The LISA Pathfinder mission is an ESA-led effort to demonstrate technologies for a future gravitational wave observatory in space. NASA Goddard astrophysicist Ira Thorpe, a member of the team, discusses the mission and its spectacular results so far.
LISA Pathfinder, a mission led by the European Space Agency (ESA) with contributions from NASA, has successfully tested a key technology needed to build a space-based observatory for detecting gravitational waves. These tiny ripples in the fabric of space, predicted by Albert Einstein a century ago, were first seen last year by the ground-based Laser Interferometer Gravitational-Wave Observatory (LIGO).
Seismic, thermal, and other noise sources limit LIGO to higher-frequency gravitational waves around 100 cycles per second (hertz). But finding signals from more exotic events, such as mergers of supermassive black holes in colliding galaxies, requires the ability to see frequencies at 1 hertz or less, a sensitivity level only possible from space.
A space-based observatory would work by tracking test masses that move only under the influence of gravity.
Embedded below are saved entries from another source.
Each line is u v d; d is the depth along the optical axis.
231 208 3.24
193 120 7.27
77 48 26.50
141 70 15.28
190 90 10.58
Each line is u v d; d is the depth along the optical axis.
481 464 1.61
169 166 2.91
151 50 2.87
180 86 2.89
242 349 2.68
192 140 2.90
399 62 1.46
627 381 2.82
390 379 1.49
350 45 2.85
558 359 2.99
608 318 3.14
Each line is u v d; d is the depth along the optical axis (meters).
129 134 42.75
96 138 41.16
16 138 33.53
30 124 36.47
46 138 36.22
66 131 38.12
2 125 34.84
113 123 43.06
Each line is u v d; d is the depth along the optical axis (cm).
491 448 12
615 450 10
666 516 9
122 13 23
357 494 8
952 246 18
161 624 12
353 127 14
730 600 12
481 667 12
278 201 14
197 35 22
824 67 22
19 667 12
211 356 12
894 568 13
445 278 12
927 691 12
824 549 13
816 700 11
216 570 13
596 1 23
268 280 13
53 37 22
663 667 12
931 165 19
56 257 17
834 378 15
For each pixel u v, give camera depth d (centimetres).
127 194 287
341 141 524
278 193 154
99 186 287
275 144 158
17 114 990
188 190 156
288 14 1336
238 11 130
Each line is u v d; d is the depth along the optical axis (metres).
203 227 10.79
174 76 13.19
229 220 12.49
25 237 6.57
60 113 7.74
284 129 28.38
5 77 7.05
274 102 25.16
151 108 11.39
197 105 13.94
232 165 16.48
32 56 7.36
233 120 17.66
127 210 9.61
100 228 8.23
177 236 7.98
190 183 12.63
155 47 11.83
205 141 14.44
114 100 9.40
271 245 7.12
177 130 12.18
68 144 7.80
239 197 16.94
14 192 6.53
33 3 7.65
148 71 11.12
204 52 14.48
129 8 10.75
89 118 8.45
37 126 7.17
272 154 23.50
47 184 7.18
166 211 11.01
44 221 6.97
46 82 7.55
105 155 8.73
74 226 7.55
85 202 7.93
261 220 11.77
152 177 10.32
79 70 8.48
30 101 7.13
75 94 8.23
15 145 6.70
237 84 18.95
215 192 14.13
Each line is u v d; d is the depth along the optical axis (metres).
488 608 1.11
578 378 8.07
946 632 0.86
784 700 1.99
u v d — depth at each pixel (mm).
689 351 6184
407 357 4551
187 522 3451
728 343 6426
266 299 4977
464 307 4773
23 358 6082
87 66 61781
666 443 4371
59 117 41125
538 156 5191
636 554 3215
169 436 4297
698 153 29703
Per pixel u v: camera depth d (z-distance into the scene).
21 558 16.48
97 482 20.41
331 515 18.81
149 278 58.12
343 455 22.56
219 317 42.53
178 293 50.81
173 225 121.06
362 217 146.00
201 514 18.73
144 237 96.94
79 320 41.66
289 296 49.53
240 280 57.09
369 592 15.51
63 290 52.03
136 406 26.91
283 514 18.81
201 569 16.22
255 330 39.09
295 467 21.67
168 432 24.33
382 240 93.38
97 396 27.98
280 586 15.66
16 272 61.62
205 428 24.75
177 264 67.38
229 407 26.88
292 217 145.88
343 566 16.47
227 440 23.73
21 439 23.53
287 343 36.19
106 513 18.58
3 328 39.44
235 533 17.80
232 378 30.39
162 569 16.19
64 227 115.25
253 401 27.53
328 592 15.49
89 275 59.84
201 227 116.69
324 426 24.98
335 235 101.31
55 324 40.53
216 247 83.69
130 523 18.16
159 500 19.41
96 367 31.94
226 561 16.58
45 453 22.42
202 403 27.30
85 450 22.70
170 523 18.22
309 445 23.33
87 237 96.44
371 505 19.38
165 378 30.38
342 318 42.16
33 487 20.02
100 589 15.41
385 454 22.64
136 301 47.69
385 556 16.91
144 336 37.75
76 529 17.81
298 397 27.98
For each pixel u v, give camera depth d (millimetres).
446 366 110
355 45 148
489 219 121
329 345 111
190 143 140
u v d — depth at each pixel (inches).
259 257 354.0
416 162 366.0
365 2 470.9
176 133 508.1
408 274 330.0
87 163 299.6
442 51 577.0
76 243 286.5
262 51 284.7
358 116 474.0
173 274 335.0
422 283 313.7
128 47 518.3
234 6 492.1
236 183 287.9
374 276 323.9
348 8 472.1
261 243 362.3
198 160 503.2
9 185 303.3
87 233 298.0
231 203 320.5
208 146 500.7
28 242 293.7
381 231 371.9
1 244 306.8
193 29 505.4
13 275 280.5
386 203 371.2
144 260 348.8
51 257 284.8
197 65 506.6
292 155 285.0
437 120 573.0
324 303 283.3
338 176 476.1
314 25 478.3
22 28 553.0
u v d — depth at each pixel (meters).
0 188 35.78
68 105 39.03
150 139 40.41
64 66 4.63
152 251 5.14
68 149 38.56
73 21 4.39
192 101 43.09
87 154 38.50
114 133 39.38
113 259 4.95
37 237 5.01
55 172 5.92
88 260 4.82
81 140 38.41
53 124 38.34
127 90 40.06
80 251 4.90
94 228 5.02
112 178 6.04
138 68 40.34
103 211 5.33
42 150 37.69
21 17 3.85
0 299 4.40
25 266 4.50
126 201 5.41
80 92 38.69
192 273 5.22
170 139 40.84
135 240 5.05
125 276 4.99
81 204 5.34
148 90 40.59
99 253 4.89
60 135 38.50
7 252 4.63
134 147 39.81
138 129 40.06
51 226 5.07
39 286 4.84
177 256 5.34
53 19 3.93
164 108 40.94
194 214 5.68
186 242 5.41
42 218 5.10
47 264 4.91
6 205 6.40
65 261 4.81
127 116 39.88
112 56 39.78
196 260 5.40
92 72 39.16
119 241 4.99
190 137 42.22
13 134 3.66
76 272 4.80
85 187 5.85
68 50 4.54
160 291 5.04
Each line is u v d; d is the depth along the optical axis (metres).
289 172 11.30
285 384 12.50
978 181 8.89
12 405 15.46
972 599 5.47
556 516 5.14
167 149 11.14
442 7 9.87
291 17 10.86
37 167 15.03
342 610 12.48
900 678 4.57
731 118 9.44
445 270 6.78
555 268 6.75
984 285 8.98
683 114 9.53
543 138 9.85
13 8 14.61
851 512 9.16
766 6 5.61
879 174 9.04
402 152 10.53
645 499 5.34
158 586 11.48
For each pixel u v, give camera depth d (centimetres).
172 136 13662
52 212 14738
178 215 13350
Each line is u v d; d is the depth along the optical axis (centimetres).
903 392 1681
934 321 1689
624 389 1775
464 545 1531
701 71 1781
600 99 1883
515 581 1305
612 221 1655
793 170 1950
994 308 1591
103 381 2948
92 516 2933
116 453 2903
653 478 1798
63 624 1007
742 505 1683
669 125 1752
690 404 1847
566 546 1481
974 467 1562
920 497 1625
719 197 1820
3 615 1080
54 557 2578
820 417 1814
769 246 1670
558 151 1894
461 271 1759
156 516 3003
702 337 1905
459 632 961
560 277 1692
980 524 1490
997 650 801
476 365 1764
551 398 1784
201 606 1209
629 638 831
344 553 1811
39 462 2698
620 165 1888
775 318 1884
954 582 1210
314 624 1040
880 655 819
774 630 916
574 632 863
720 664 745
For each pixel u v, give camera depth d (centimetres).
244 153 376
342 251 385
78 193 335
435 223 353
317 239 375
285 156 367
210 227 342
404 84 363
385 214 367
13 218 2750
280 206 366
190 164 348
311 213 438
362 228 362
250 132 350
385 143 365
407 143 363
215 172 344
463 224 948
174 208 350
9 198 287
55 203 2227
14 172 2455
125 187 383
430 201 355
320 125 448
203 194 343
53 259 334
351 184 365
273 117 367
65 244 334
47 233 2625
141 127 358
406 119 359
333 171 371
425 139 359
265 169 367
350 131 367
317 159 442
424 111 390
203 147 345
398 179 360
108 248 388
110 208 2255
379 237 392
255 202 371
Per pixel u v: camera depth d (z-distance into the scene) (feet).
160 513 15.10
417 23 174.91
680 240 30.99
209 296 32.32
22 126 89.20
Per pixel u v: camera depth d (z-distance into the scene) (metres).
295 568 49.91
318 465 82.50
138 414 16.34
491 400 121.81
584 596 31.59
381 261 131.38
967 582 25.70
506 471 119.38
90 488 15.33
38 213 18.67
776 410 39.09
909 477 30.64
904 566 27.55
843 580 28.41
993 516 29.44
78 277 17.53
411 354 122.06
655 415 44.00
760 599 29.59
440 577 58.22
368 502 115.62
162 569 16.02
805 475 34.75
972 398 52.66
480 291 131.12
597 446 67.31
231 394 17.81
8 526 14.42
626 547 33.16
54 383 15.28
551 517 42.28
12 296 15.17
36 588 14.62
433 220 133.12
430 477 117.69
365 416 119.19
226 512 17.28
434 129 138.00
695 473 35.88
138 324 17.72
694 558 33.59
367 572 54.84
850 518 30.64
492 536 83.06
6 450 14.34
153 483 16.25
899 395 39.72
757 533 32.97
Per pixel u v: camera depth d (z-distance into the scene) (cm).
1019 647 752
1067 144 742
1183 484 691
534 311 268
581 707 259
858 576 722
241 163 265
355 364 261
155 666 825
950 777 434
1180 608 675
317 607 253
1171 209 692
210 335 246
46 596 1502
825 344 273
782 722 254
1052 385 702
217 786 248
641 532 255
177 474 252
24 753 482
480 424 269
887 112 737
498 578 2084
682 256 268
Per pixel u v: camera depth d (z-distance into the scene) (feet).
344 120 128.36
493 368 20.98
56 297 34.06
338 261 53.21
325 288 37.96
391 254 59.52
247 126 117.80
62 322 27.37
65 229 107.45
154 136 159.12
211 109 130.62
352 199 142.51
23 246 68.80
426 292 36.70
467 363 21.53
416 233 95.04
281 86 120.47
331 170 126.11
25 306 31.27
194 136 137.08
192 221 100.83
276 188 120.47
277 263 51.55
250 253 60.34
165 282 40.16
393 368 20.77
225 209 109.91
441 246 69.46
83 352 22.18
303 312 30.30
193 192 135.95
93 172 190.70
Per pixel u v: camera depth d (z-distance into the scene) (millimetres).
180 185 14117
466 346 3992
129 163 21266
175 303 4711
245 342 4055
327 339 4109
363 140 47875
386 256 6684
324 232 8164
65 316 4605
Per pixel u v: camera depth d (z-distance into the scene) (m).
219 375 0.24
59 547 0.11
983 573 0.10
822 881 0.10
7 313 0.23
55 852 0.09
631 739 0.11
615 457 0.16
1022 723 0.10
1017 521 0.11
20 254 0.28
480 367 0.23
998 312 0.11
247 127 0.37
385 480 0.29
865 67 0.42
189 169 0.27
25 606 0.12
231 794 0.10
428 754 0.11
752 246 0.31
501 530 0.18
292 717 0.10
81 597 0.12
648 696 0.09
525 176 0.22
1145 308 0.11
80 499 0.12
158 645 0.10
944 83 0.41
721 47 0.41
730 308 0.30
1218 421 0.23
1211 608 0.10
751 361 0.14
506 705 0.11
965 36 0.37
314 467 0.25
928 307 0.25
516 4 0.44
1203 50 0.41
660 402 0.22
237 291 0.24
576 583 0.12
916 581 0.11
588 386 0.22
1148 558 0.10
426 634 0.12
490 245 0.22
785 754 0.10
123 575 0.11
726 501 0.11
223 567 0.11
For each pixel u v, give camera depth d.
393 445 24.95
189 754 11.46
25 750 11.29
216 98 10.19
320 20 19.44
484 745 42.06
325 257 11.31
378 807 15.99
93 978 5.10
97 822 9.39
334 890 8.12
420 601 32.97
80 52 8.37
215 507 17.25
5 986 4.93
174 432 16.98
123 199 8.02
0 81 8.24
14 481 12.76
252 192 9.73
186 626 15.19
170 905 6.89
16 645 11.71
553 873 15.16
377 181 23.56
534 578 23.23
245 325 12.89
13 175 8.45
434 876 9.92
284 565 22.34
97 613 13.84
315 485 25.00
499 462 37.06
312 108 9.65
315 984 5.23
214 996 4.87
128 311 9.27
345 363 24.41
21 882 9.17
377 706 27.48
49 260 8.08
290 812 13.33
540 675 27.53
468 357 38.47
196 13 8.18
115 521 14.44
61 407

Each spacecraft would gently fly around its test masses without disturbing them, a process called drag-free flight. The primary goal of ESA's LISA Pathfinder mission is to test current technology by flying around an identical pair of 1.8-inch (46 millimeter) cubes made of a gold-platinum alloy, a material chosen for its high density and insensitivity to magnetic fields.
Scientists say the results are nothing short of astonishing. Non-gravitational forces on the cubes were reduced to levels far below the project's original requirements and approach the level of control needed for a full-scale observatory.
The test masses are housed in an experiment called the LISA Technology Package (LTP), which was built by a consortium of European national space agencies and ESA. The LTP uses a high-resolution laser interferometer to determine the positions of the test masses and relays the information to the spacecraft's Drag-Free and Attitude Control System, which then applies minute bursts from microthrusters. In this way, the spacecraft flies in formation with the cubes and isolates them from external forces. The results show that LISA Pathfinder reduced non-gravitational forces on the test masses to a level about 10,000 times smaller than drag-free control technologies used on previous science missions.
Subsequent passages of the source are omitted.